Download or read book The Gendered Society Reader written by Amy Kaler and published by . This book was released on 2015-03-19 with total page 464 pages. Available in PDF, EPUB and Kindle. Book excerpt: This collection of classic and contemporary essays provides a detailed, engaging, and altogether current study of gender that focuses on Canadian themes and scholars.

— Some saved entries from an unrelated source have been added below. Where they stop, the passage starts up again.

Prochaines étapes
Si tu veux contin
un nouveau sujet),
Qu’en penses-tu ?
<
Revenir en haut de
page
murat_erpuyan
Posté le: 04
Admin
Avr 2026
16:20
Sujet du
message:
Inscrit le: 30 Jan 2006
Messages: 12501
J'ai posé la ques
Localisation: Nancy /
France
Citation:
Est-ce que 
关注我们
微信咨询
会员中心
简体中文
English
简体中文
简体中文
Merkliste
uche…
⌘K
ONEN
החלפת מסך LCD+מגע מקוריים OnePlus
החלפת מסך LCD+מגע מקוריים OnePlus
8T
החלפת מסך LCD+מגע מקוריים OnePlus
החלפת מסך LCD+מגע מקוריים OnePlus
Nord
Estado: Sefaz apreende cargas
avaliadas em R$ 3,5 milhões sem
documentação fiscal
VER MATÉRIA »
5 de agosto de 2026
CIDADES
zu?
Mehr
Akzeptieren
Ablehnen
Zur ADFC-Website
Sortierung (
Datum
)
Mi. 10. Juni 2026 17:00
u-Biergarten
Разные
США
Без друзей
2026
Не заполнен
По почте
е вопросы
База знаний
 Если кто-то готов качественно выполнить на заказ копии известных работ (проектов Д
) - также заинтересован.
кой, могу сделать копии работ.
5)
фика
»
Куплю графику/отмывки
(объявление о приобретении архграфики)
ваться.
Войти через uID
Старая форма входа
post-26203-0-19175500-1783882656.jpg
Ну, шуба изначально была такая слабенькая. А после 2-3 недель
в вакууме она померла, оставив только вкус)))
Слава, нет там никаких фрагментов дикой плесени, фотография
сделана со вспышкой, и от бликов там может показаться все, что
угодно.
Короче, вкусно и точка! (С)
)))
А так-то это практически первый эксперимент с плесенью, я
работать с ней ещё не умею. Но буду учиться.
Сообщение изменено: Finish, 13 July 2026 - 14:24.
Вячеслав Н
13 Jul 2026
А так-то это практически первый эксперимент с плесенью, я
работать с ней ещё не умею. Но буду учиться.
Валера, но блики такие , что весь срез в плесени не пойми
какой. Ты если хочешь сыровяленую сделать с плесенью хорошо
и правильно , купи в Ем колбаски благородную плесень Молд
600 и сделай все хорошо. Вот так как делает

Book Gender and Development

Download or read book Gender and Development written by Patrick Leman and published by Psychology Press. This book was released on 2013-12-13 with total page 184 pages. Available in PDF, EPUB and Kindle. Book excerpt: Children are born into a world infused with gendered information. An understanding of what it is to be a boy or girl can be critical in forming social relationships, social identities, and learning how to think and behave. Gender and Development is an important new volume that charts how children practice these gendered identities at different ages and in different social contexts Taking a socio-cognitive approach, and integrating both theoretical and applied perspectives, the book looks at a range of contexts in which gender affects development and socialisation, from the child’s place in the family unit and their interaction with parents and siblings, to the influence of communication with peers over the internet. Throughout the chapters an age-old issue is addressed through a contemporary, empirically focused perspective – namely the nature and extent of equality between the genders, and how difficult it is for attitudes, perceptions and stereotypes to change. Key social issues are covered, including pro-social behaviour, career choice and academic competencies. Gender and Development brings together some of the latest research in this important and enduring field of study. It is a timely and invaluable collection, and will be essential reading for all students and research in developmental psychology, social psychology and gender studies.